[RECORDS SHOWN]:

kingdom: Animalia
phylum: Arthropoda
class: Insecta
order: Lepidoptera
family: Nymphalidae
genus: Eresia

==

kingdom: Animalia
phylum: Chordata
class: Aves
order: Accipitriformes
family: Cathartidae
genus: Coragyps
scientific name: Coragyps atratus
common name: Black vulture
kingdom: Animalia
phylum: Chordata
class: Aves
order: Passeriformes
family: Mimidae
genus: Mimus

[GIVEN PROBLEM]: Write out, word for word, everything in the listing from the line containing "common name: Black vulture" down to the line containing "genus: Mimus", including both of those lines.

[EXERCISE OUTPUT]:
common name: Black vulture
kingdom: Animalia
phylum: Chordata
class: Aves
order: Passeriformes
family: Mimidae
genus: Mimus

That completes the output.